The Naga are snake-like mythical creatures of Indonesian mythology, hence the name ‘Nagini.’ They are sometimes depicted as winged, sometimes as half-human, half-snake. Indonesia comprises a few hundred ethnic groups, including Javanese, Chinese and Betawi. Have a lovely day 🐍
— J.K. Rowling (@jk_rowling) September 26, 2018
While Indonesia does have mythology about the Naga, the origins are rooted in Indian mythology, culture, and tradition. Moreover, Rowling seems to think that Indonesia and South Korea are interchangeable, as the actress for Nagini is not, in fact, Indonesian.
Perhaps if all of this had happened in isolation, we could give Rowling a pass for ignorance. But this is simply another failure at representation, and at actually listening to the voices of the marginalised, by Rowling, whose series places so much importance on accepting people regardless of things such as blood status, and fighting for justice for those who are marginalised.
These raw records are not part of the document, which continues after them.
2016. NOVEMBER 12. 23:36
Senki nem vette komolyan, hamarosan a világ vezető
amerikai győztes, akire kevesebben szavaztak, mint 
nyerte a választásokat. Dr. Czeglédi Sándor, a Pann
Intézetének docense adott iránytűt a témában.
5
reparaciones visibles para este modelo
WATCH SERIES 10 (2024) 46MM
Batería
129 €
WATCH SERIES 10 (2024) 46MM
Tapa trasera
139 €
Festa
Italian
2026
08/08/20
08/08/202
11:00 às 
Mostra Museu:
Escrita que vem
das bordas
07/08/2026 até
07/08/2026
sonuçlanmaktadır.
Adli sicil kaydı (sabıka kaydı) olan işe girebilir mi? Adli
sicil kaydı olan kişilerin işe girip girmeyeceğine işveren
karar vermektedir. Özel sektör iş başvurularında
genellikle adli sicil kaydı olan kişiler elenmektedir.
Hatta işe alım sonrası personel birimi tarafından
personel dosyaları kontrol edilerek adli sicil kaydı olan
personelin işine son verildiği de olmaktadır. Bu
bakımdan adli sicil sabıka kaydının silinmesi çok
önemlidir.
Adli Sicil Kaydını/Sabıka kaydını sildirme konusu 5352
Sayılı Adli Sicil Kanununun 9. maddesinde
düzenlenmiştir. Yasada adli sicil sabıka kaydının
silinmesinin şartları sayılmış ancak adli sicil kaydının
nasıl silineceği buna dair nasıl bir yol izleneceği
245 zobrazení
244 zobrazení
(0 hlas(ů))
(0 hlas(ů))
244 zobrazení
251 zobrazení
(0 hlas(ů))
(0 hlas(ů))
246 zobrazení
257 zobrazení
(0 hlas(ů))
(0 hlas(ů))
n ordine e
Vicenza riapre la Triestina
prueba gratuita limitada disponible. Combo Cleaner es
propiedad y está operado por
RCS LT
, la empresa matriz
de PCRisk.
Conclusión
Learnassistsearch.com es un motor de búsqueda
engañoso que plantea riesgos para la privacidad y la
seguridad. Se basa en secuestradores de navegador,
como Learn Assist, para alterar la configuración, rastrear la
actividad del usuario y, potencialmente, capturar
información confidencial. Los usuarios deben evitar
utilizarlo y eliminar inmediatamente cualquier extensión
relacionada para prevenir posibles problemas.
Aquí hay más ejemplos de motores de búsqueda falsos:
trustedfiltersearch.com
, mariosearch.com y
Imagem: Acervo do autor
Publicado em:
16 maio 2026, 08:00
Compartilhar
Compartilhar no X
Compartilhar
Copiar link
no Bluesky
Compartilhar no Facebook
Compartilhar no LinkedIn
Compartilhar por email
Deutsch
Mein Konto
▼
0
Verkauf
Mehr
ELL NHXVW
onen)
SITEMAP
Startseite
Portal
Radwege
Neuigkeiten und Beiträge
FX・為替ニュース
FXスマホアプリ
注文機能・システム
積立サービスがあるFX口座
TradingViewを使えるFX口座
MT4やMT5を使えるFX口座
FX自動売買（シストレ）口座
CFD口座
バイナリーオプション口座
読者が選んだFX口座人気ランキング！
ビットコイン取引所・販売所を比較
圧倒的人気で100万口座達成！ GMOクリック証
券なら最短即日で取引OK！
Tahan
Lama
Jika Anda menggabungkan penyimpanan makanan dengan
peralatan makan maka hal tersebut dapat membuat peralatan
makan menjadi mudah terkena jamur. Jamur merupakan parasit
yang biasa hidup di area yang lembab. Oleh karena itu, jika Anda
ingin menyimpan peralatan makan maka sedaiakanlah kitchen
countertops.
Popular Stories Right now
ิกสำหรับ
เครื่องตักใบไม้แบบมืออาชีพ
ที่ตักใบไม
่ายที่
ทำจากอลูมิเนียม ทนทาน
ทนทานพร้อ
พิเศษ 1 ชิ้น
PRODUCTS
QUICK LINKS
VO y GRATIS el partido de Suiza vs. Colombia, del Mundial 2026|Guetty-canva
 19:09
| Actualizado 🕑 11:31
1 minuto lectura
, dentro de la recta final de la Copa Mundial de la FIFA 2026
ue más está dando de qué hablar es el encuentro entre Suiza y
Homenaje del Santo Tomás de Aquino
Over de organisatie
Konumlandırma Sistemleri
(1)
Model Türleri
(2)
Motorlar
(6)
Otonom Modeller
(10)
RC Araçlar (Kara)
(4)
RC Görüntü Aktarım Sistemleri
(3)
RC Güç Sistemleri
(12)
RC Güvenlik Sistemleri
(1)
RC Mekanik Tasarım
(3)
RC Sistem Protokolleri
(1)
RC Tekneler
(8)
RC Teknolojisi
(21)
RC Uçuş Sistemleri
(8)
Fantastic Beasts got off on the wrong foot with J.K. Rowling appropriating Native American legends to set up the American magical community while simultaneously failing to include any Native Americans in the franchise. The movie also managed to include only one black character, who had a relatively minor role, despite being set in 1920s Harlem, famously known for the setting of the Harlem Renaissance where African American creatives and intellectuals became prominent.
More recently, Rowling has also been criticised for supporting the casting of Johnny Depp as Grindelwald, a man who physically and verbally abused his ex-wife, Amber Heard. The Crimes of Grindelwald was also criticised for suggesting that Dumbledore will not be “explicitly” gay in the movie, despite Rowling revealing his sexuality specifically in the context of his love for Grindelwald.
While the year is 2018, Rowling might as well be stuck in 1997 when the first Harry Potter book was released. While the rest of the book community, particularly the kidlit community, have been striving for diversity in all areas, Rowling seems to be stuck in a world where gay people are only gay in theory and not on screen/page, and people of colour only exist to be sidekicks (if we’re lucky) and stereotypes. It’s disappointing that a series that fought for the downtrodden is now determined to keep treading on the marginalised.